A cluster uses several intra-cluster communication mechanisms to ensure data integrity and correct cluster behavior when a failure occurs. The cluster uses these mechanisms to:
Control when a system can become a cluster member
Determine the state of the cluster systems
Control the behavior of the cluster when a failure occurs
The cluster communication mechanisms are as follows:
Quorum disk partitions
Periodically, each cluster system writes a timestamp and system status (UP or DOWN) to the primary and backup quorum partitions, which are raw partitions located on shared storage. Each cluster system reads the system status and timestamp that were written by the other cluster system and determines if they are up to date. The cluster systems attempt to read the information from the primary quorum partition. If this partition is corrupted, the cluster systems read the information from the backup quorum partition and simultaneously repair the primary partition. Data consistency is maintained through checksums and any inconsistencies between the partitions are automatically corrected.

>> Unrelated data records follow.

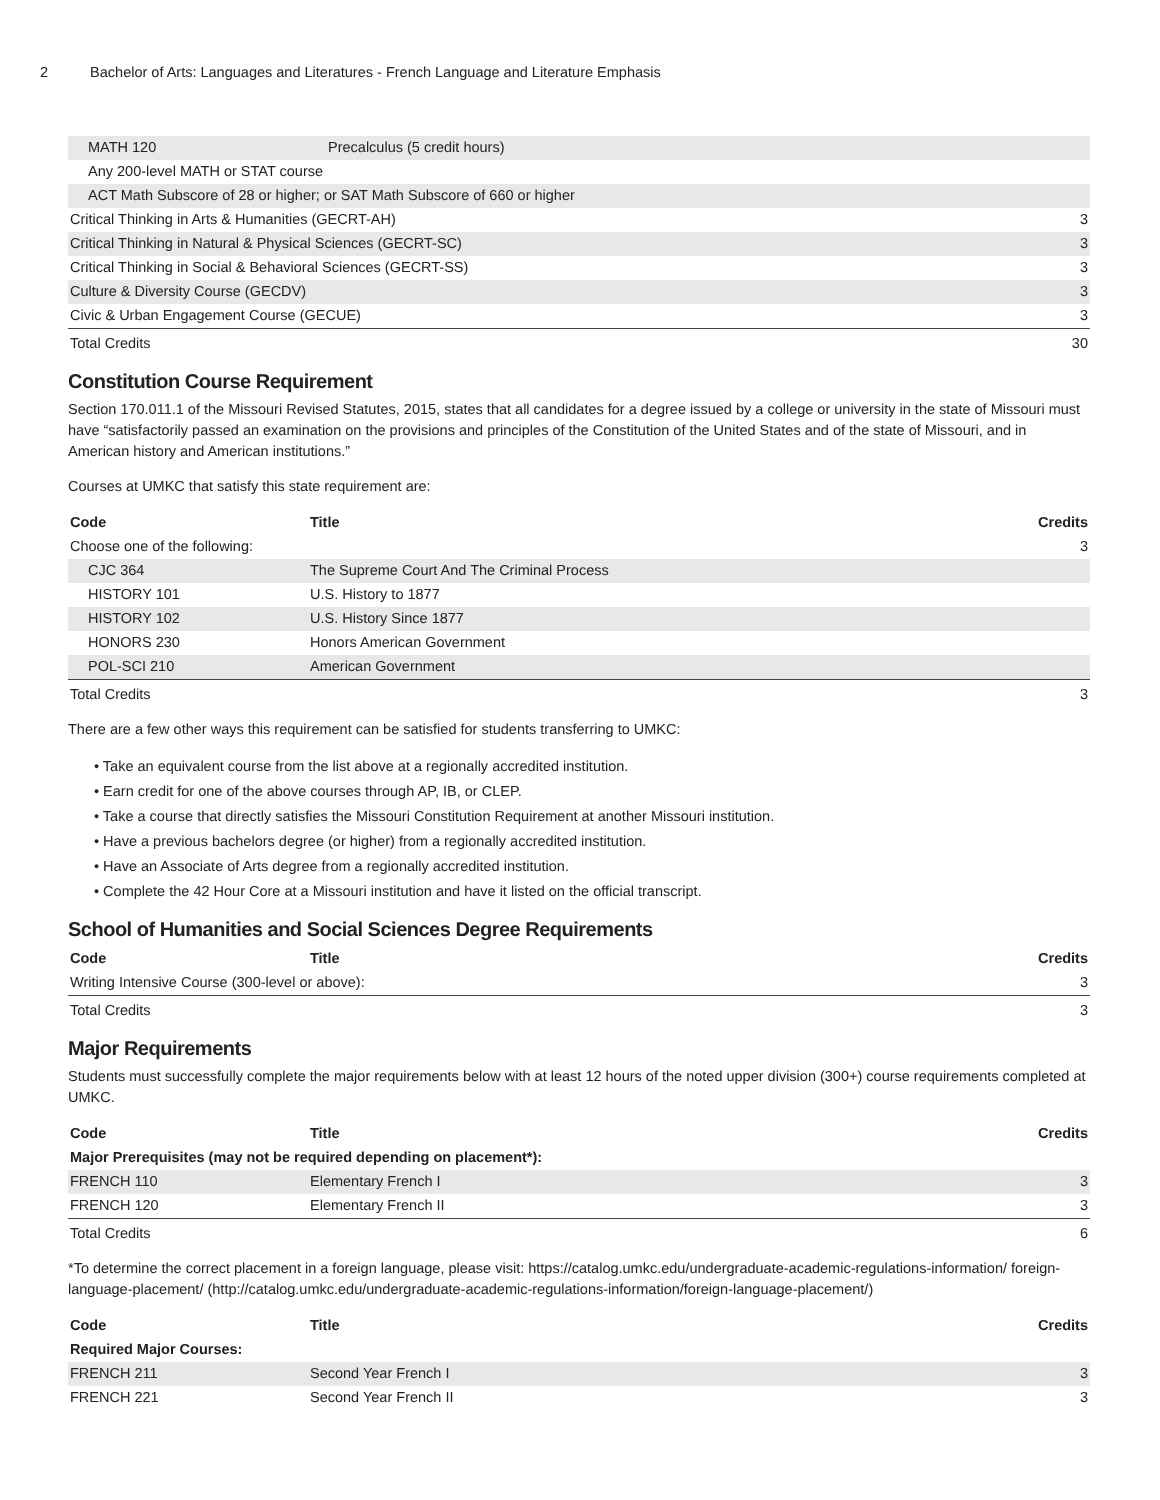2 Bachelor of Arts: Languages and Literatures - French Language and Literature Emphasis
| MATH 120 | Precalculus (5 credit hours) | |
| Any 200-level MATH or STAT course | | |
| ACT Math Subscore of 28 or higher; or SAT Math Subscore of 660 or higher | | |
| Critical Thinking in Arts & Humanities (GECRT-AH) | | 3 |
| Critical Thinking in Natural & Physical Sciences (GECRT-SC) | | 3 |
| Critical Thinking in Social & Behavioral Sciences (GECRT-SS) | | 3 |
| Culture & Diversity Course (GECDV) | | 3 |
| Civic & Urban Engagement Course (GECUE) | | 3 |
| Total Credits | | 30 |
Constitution Course Requirement
Section 170.011.1 of the Missouri Revised Statutes, 2015, states that all candidates for a degree issued by a college or university in the state of Missouri must have “satisfactorily passed an examination on the provisions and principles of the Constitution of the United States and of the state of Missouri, and in American history and American institutions.”
Courses at UMKC that satisfy this state requirement are:
| Code | Title | Credits |
| --- | --- | --- |
| Choose one of the following: | | 3 |
| CJC 364 | The Supreme Court And The Criminal Process | |
| HISTORY 101 | U.S. History to 1877 | |
| HISTORY 102 | U.S. History Since 1877 | |
| HONORS 230 | Honors American Government | |
| POL-SCI 210 | American Government | |
| Total Credits | | 3 |
There are a few other ways this requirement can be satisfied for students transferring to UMKC:
• Take an equivalent course from the list above at a regionally accredited institution.
• Earn credit for one of the above courses through AP, IB, or CLEP.
• Take a course that directly satisfies the Missouri Constitution Requirement at another Missouri institution.
• Have a previous bachelors degree (or higher) from a regionally accredited institution.
• Have an Associate of Arts degree from a regionally accredited institution.
• Complete the 42 Hour Core at a Missouri institution and have it listed on the official transcript.
School of Humanities and Social Sciences Degree Requirements
| Code | Title | Credits |
| --- | --- | --- |
| Writing Intensive Course (300-level or above): | | 3 |
| Total Credits | | 3 |
Major Requirements
Students must successfully complete the major requirements below with at least 12 hours of the noted upper division (300+) course requirements completed at UMKC.
| Code | Title | Credits |
| --- | --- | --- |
| Major Prerequisites (may not be required depending on placement*): | | |
| FRENCH 110 | Elementary French I | 3 |
| FRENCH 120 | Elementary French II | 3 |
| Total Credits | | 6 |
*To determine the correct placement in a foreign language, please visit: https://catalog.umkc.edu/undergraduate-academic-regulations-information/ foreign-language-placement/ (http://catalog.umkc.edu/undergraduate-academic-regulations-information/foreign-language-placement/)
| Code | Title | Credits |
| --- | --- | --- |
| Required Major Courses: | | |
| FRENCH 211 | Second Year French I | 3 |
| FRENCH 221 | Second Year French II | 3 |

If a cluster system reboots but cannot write to both quorum partitions, the system will not be allowed to join the cluster. In addition, if an existing cluster system can no longer write to both partitions, it removes itself from the cluster by shutting down.
Remote power switch monitoring
Periodically, each cluster system monitors the health of the remote power switch connection, if any. The cluster system uses this information to help determine the status of the other cluster system. The complete failure of the power switch communication mechanism does not automatically result in a failover.
Ethernet and serial heartbeats
The cluster systems are connected together by using point-to-point Ethernet and serial lines. Periodically, each cluster system issues heartbeats (pings) across these lines. The cluster uses this information to help determine the status of the systems and to ensure correct cluster operation. The complete failure of the heartbeat communication mechanism does not automatically result in a failover.
If a cluster system determines that the quorum timestamp from the other cluster system is not up-to-date, it will check the heartbeat status. If heartbeats to the system are still operating, the cluster will take no action at this time. If a cluster system does not update its timestamp after some period of time, and does not respond to heartbeat pings, it is considered down.
Note that the cluster will remain operational as long as one cluster system can write to the quorum disk partitions, even if all other communication mechanisms fail.